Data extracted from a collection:
++++++++

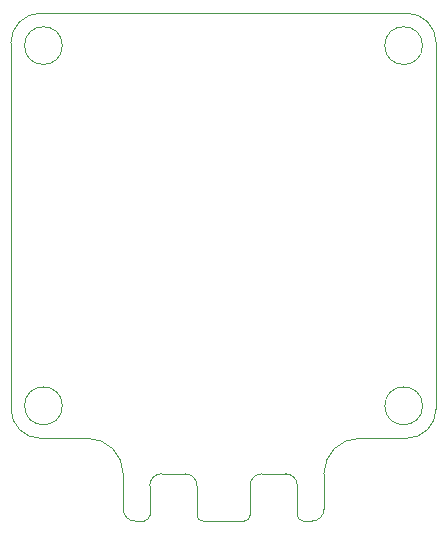
<source format=gbr>
%TF.GenerationSoftware,KiCad,Pcbnew,6.0.11-2627ca5db0~126~ubuntu22.04.1*%
%TF.CreationDate,2023-03-08T23:59:18+01:00*%
%TF.ProjectId,asac-fc-rev-a,61736163-2d66-4632-9d72-65762d612e6b,A*%
%TF.SameCoordinates,Original*%
%TF.FileFunction,Profile,NP*%
%FSLAX46Y46*%
G04 Gerber Fmt 4.6, Leading zero omitted, Abs format (unit mm)*
G04 Created by KiCad (PCBNEW 6.0.11-2627ca5db0~126~ubuntu22.04.1) date 2023-03-08 23:59:18*
%MOMM*%
%LPD*%
G01*
G04 APERTURE LIST*
%TA.AperFunction,Profile*%
%ADD10C,0.050000*%
%TD*%
G04 APERTURE END LIST*
D10*
X131575000Y-142575000D02*
G75*
G03*
X132575000Y-141575000I0J1000000D01*
G01*
X120825000Y-138575000D02*
X118825000Y-138575000D01*
X130325000Y-139575000D02*
G75*
G03*
X129325000Y-138575000I-1000000J0D01*
G01*
X140925000Y-132825000D02*
G75*
G03*
X140925000Y-132825000I-1600000J0D01*
G01*
X115575000Y-138575000D02*
G75*
G03*
X112575000Y-135575000I-3000000J0D01*
G01*
X121825000Y-142075000D02*
X121825000Y-139575000D01*
X130325000Y-142075000D02*
G75*
G03*
X130825000Y-142575000I500000J0D01*
G01*
X139575000Y-135575000D02*
G75*
G03*
X142075000Y-133075000I0J2500000D01*
G01*
X121825000Y-139575000D02*
G75*
G03*
X120825000Y-138575000I-1000000J0D01*
G01*
X117325000Y-142575000D02*
G75*
G03*
X117825000Y-142075000I0J500000D01*
G01*
X132575000Y-138575000D02*
X132575000Y-141575000D01*
X125825000Y-142575000D02*
X122325000Y-142575000D01*
X106075000Y-133075000D02*
G75*
G03*
X108575000Y-135575000I2500000J0D01*
G01*
X135575000Y-135575000D02*
G75*
G03*
X132575000Y-138575000I0J-3000000D01*
G01*
X140925000Y-102325000D02*
G75*
G03*
X140925000Y-102325000I-1600000J0D01*
G01*
X131575000Y-142575000D02*
X130825000Y-142575000D01*
X127325000Y-138575000D02*
G75*
G03*
X126325000Y-139575000I0J-1000000D01*
G01*
X118825000Y-138575000D02*
G75*
G03*
X117825000Y-139575000I0J-1000000D01*
G01*
X142075000Y-102075000D02*
G75*
G03*
X139575000Y-99575000I-2500000J0D01*
G01*
X139575000Y-135575000D02*
X135575000Y-135575000D01*
X142075000Y-102075000D02*
X142075000Y-133075000D01*
X126325000Y-142075000D02*
X126325000Y-139575000D01*
X110425000Y-132825000D02*
G75*
G03*
X110425000Y-132825000I-1600000J0D01*
G01*
X130325000Y-139575000D02*
X130325000Y-142075000D01*
X117825000Y-139575000D02*
X117825000Y-142075000D01*
X112575000Y-135575000D02*
X108575000Y-135575000D01*
X127325000Y-138575000D02*
X129325000Y-138575000D01*
X108575000Y-99575000D02*
X139575000Y-99575000D01*
X106075000Y-133075000D02*
X106075000Y-102075000D01*
X115575000Y-141575000D02*
X115575000Y-138575000D01*
X117325000Y-142575000D02*
X116575000Y-142575000D01*
X115575000Y-141575000D02*
G75*
G03*
X116575000Y-142575000I1000000J0D01*
G01*
X125825000Y-142575000D02*
G75*
G03*
X126325000Y-142075000I0J500000D01*
G01*
X121825000Y-142075000D02*
G75*
G03*
X122325000Y-142575000I500000J0D01*
G01*
X110425000Y-102325000D02*
G75*
G03*
X110425000Y-102325000I-1600000J0D01*
G01*
X108575000Y-99575000D02*
G75*
G03*
X106075000Y-102075000I0J-2500000D01*
G01*
M02*

</source>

++++++++

▶ _REQUEST_:
Leave the pictures out, and transcribe each of the records exactly.

▶ _TASK RESULT_:
<source format=gbr>
%TF.GenerationSoftware,KiCad,Pcbnew,6.0.11-2627ca5db0~126~ubuntu22.04.1*%
%TF.CreationDate,2023-03-08T23:59:18+01:00*%
%TF.ProjectId,asac-fc-rev-a,61736163-2d66-4632-9d72-65762d612e6b,A*%
%TF.SameCoordinates,Original*%
%TF.FileFunction,Profile,NP*%
%FSLAX46Y46*%
G04 Gerber Fmt 4.6, Leading zero omitted, Abs format (unit mm)*
G04 Created by KiCad (PCBNEW 6.0.11-2627ca5db0~126~ubuntu22.04.1) date 2023-03-08 23:59:18*
%MOMM*%
%LPD*%
G01*
G04 APERTURE LIST*
%TA.AperFunction,Profile*%
%ADD10C,0.050000*%
%TD*%
G04 APERTURE END LIST*
D10*
X131575000Y-142575000D02*
G75*
G03*
X132575000Y-141575000I0J1000000D01*
G01*
X120825000Y-138575000D02*
X118825000Y-138575000D01*
X130325000Y-139575000D02*
G75*
G03*
X129325000Y-138575000I-1000000J0D01*
G01*
X140925000Y-132825000D02*
G75*
G03*
X140925000Y-132825000I-1600000J0D01*
G01*
X115575000Y-138575000D02*
G75*
G03*
X112575000Y-135575000I-3000000J0D01*
G01*
X121825000Y-142075000D02*
X121825000Y-139575000D01*
X130325000Y-142075000D02*
G75*
G03*
X130825000Y-142575000I500000J0D01*
G01*
X139575000Y-135575000D02*
G75*
G03*
X142075000Y-133075000I0J2500000D01*
G01*
X121825000Y-139575000D02*
G75*
G03*
X120825000Y-138575000I-1000000J0D01*
G01*
X117325000Y-142575000D02*
G75*
G03*
X117825000Y-142075000I0J500000D01*
G01*
X132575000Y-138575000D02*
X132575000Y-141575000D01*
X125825000Y-142575000D02*
X122325000Y-142575000D01*
X106075000Y-133075000D02*
G75*
G03*
X108575000Y-135575000I2500000J0D01*
G01*
X135575000Y-135575000D02*
G75*
G03*
X132575000Y-138575000I0J-3000000D01*
G01*
X140925000Y-102325000D02*
G75*
G03*
X140925000Y-102325000I-1600000J0D01*
G01*
X131575000Y-142575000D02*
X130825000Y-142575000D01*
X127325000Y-138575000D02*
G75*
G03*
X126325000Y-139575000I0J-1000000D01*
G01*
X118825000Y-138575000D02*
G75*
G03*
X117825000Y-139575000I0J-1000000D01*
G01*
X142075000Y-102075000D02*
G75*
G03*
X139575000Y-99575000I-2500000J0D01*
G01*
X139575000Y-135575000D02*
X135575000Y-135575000D01*
X142075000Y-102075000D02*
X142075000Y-133075000D01*
X126325000Y-142075000D02*
X126325000Y-139575000D01*
X110425000Y-132825000D02*
G75*
G03*
X110425000Y-132825000I-1600000J0D01*
G01*
X130325000Y-139575000D02*
X130325000Y-142075000D01*
X117825000Y-139575000D02*
X117825000Y-142075000D01*
X112575000Y-135575000D02*
X108575000Y-135575000D01*
X127325000Y-138575000D02*
X129325000Y-138575000D01*
X108575000Y-99575000D02*
X139575000Y-99575000D01*
X106075000Y-133075000D02*
X106075000Y-102075000D01*
X115575000Y-141575000D02*
X115575000Y-138575000D01*
X117325000Y-142575000D02*
X116575000Y-142575000D01*
X115575000Y-141575000D02*
G75*
G03*
X116575000Y-142575000I1000000J0D01*
G01*
X125825000Y-142575000D02*
G75*
G03*
X126325000Y-142075000I0J500000D01*
G01*
X121825000Y-142075000D02*
G75*
G03*
X122325000Y-142575000I500000J0D01*
G01*
X110425000Y-102325000D02*
G75*
G03*
X110425000Y-102325000I-1600000J0D01*
G01*
X108575000Y-99575000D02*
G75*
G03*
X106075000Y-102075000I0J-2500000D01*
G01*
M02*

</source>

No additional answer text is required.